O socialdemocrata Bernardo Arévalo, que promete uma luta ferrenha contra a corrupção, venceu as eleições presidenciais da Guatemala, na América Central. Segundo o tribunal eleitoral do país, após apuração de 100% das mesas de votação, Arévalo conquistou 58% dos votos, contra 37% da candidata Sandra Torres, ex-primeira-dama e sua rival, que não reconheceu a derrota.
O atual presidente da Guatemala, o direitista Alejandro Giammattei, parabenizou Arévalo após 95% da apuração. "Parabenizo também Bernardo Arévalo e estendo o convite para iniciar uma transição ordenada no dia seguinte à oficialização dos resultados", disse em sua conta na rede social X, antigo Twitter.

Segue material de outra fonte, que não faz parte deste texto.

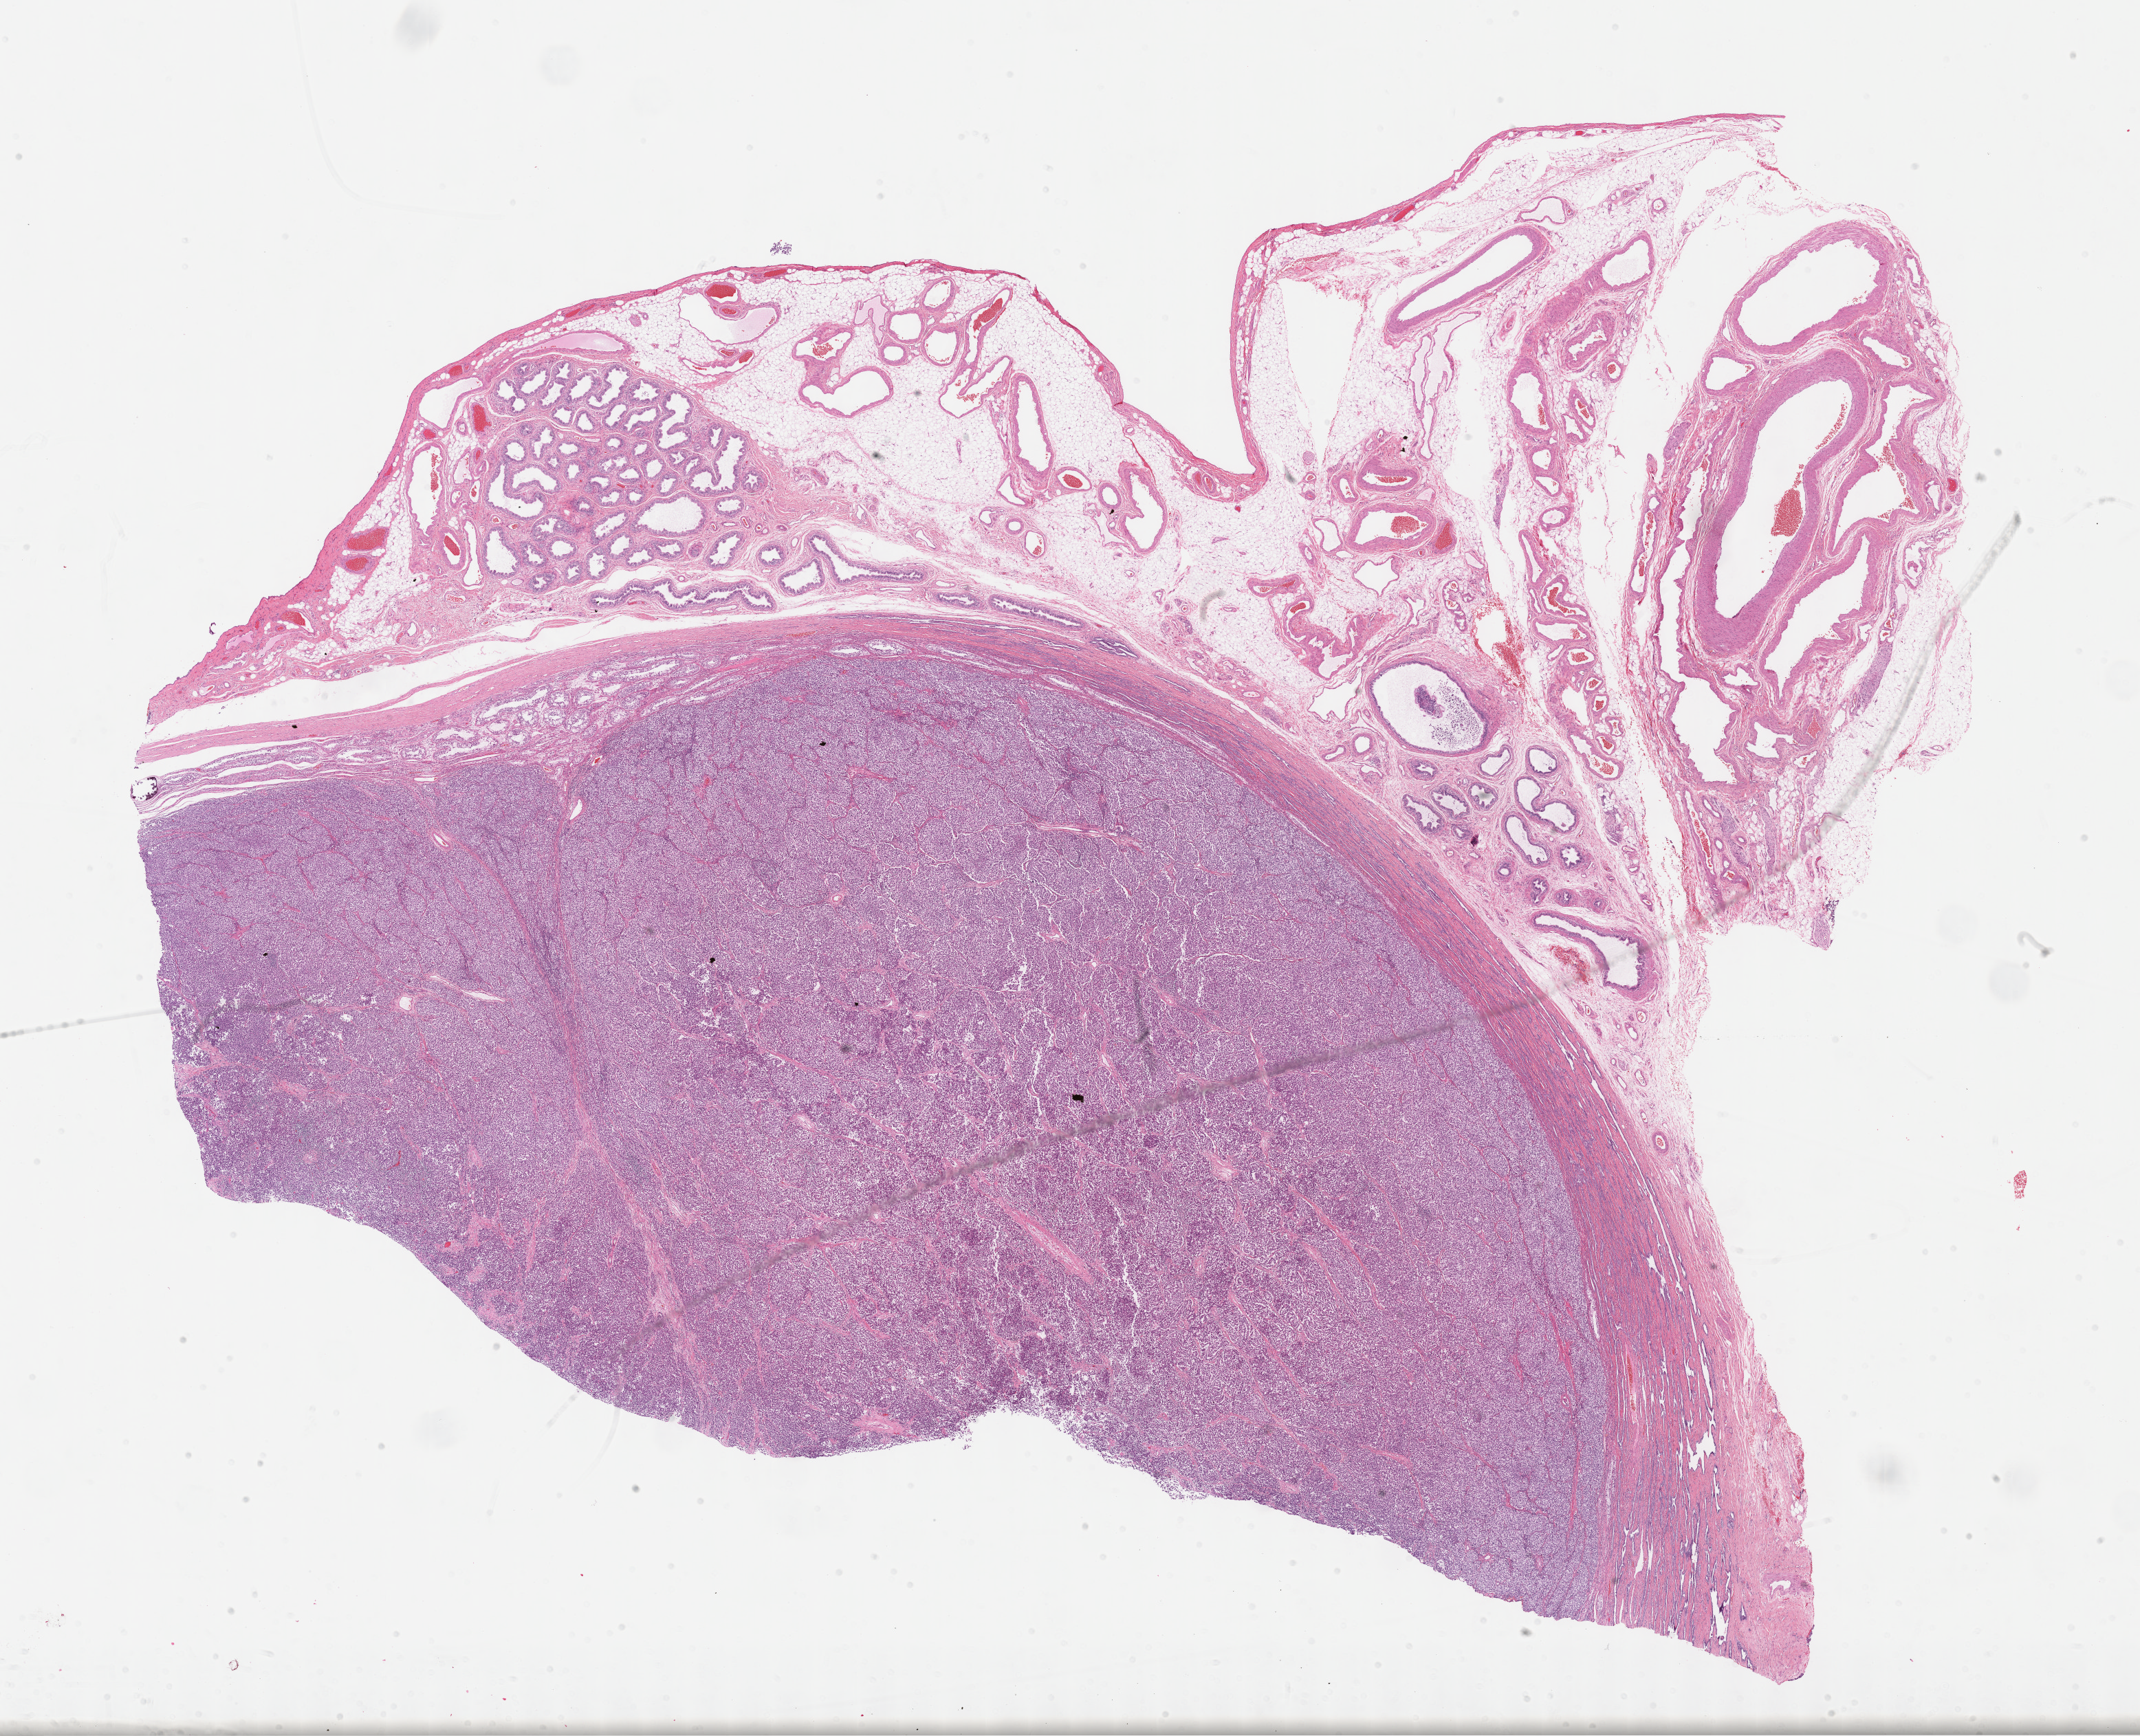
Whole-slide histology image, H&E — a low-resolution overview of the entire scanned area, about 25.2 x 20.4 mm, FFPE section, primary tumour sample from the testis. Patient: male, age at initial diagnosis 38 years.
Diagnosis: Seminoma, NOS.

Quase 3,5 mil centros de votação funcionaram normalmente durante o dia, e não foram relatados "incidentes significativos", segundo a presidente Irma Palencia, que descreveu ter havido uma "participação histórica".
Os embaixadores dos Estados Unidos e da União Européia expressaram sua vontade de trabalhar com Arévalo.
— Em nome do meu governo, a posição é que eles deixem os eleitos governarem e assumirem o poder — disse o embaixador dos Estados Unidos, William Popp, à televisão guatemalteca.
— O que vai ser importante agora é um consenso em nível nacional para garantir a governabilidade — afirmou o representante da UE Thomas Peyker.
De acordo com informações do Estadão, a eleição deste ano é uma das mais acompanhadas nos últimos tempos devido às dificuldades e interferências judiciais que o processo sofreu. No primeiro turno, por exemplo, os resultados oficiais demoraram mais de duas semanas para certificação. Os partidos que perderam conseguiram que os tribunais solicitassem uma segunda revisão da contagem de votos.
Na análise de especialistas
À agência de notícias AFP, o analista independente Miguel Ángel Sandoval destacou:
— A vitória de Arévalo significa uma derrota para a velha política, para o governo e para os nostálgicos da Guerra Fria. Um período diferente começa para o nosso país e será necessário uma mobilização para uma transição pacífica.
Para Francisco Rojas, reitor da Universidade para a Paz da Costa Rica, a experiência diplomática e parlamentar dão a Arévalo uma base de conhecimento "para formar uma ampla equipe de governo", o que aumenta a "sua legitimidade".
— Será necessário ver se Sandra Torres reconhece a derrota, mas haverá um período longo antes da posse (em 14 de janeiro de 2024). Serão tempos complexos — acrescentou.
Torres contou com o apoio silencioso de Alejandro Giammattei e de grupos como a elite empresarial aliada ao governo.
Ela lidera a Unidade Nacional da Esperança (UNE), um partido de centro-esquerda que nos últimos anos se inclinou para a direita. À tarde, Torres denunciou "algumas irregularidades" durante a votação. Nos últimos dias, a candidata chegou a questionar o processo de contagem de votos e pediu que a Justiça garantisse a "transparência" do segundo turno. Além disso, denunciou supostas "ações intrusivas" e "racistas" de observadores da União Europeia.
Para o analista político Edgar Ortiz, as declarações da candidata são "infundadas":
— Ela não apresenta provas, apenas faz afirmações sem fundamento, o que basicamente não fortalece o processo.
Embates
Em um país considerado conservador e religioso, Arévalo e Torres descartaram a legalização de casamentos entre pessoas do mesmo sexo ou o aborto, que é permitido apenas em casos de risco para a mãe.
No entanto, Torres, de 67 anos, tentou enfraquecer seu adversário afirmando que ele é ateu — embora seja católico como ela — e que ele deseja legalizar o aborto, uniões entre pessoas do mesmo sexo e drogas. Ela também chamou os seguidores do Semilla, partido do qual Arévalo é líder, de "huecos" (termo pejorativo para se referir a homossexuais).
Ela assegura que Arévalo planeja expropriações e que transformará a Guatemala "em uma Venezuela e em uma Cuba". Arévalo definiu a adversária como "a candidata da mentira e desinformação".
Quem é Bernardo Arévalo
Com 64 anos e sociólogo, Arévalo é filho do primeiro presidente eleito democraticamente na Guatemala, Juan José Arévalo (1945-1951), e promete seguir o caminho do pai com uma agenda social e de mudança forte.
A vitória ampla é atribuída ao fato de ter gerado esperanças de mudança em um país imerso em pobreza, violência e corrupção, fatores que levam milhares de guatemaltecos a migrar a cada ano. Porém, é visto com apreensão pela elite política e empresarial que governa o país e é acusado de corrupção.